• **Written instruction**:
Please copy the classification lines of every entry below word for word, leaving out the pictures.

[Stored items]
* * *

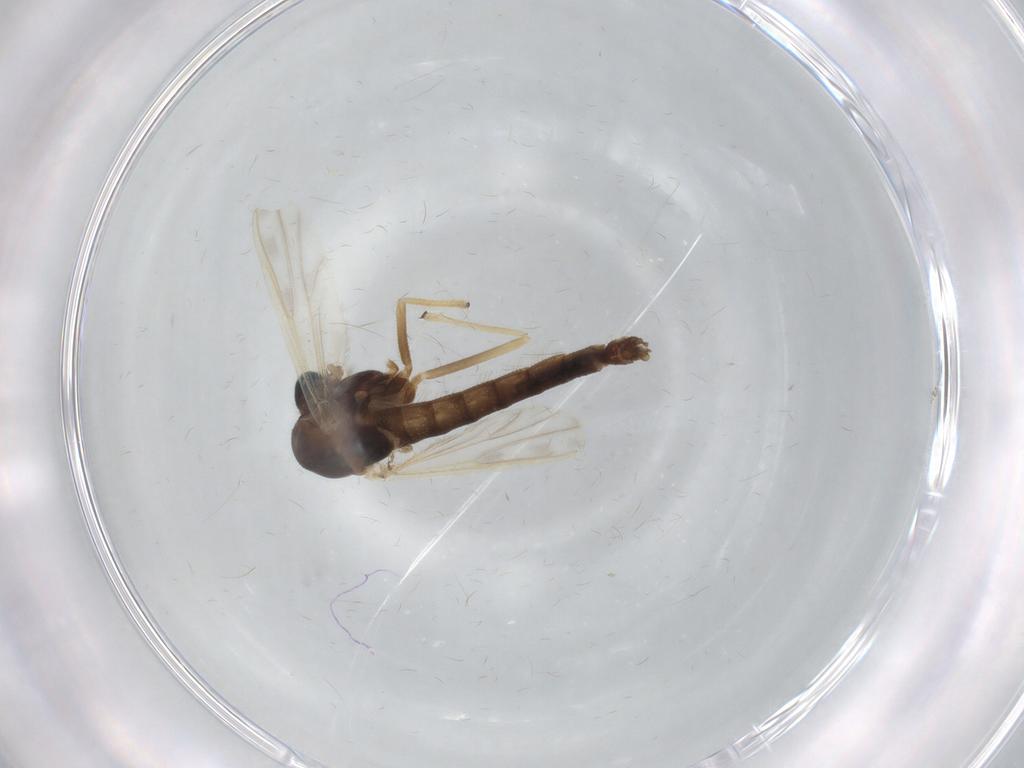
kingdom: Animalia
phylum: Arthropoda
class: Insecta
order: Diptera
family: Chironomidae
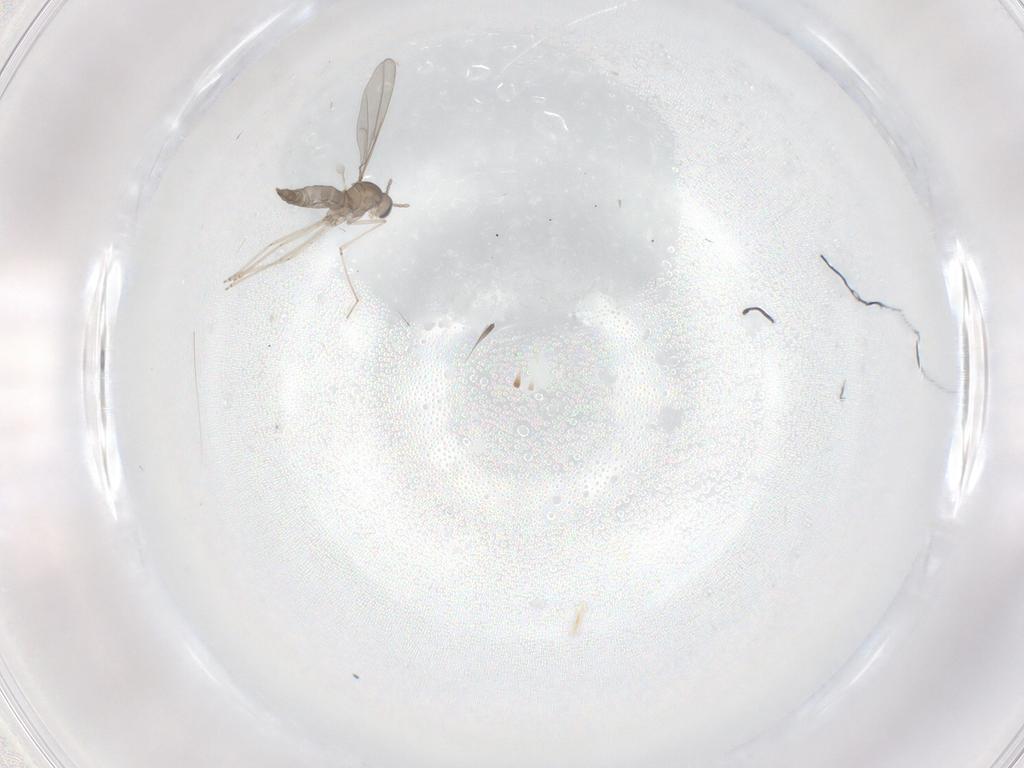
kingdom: Animalia
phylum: Arthropoda
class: Insecta
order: Diptera
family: Cecidomyiidae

* * *

• **Result for this exercise**:
kingdom: Animalia
phylum: Arthropoda
class: Insecta
order: Diptera
family: Chironomidae
kingdom: Animalia
phylum: Arthropoda
class: Insecta
order: Diptera
family: Cecidomyiidae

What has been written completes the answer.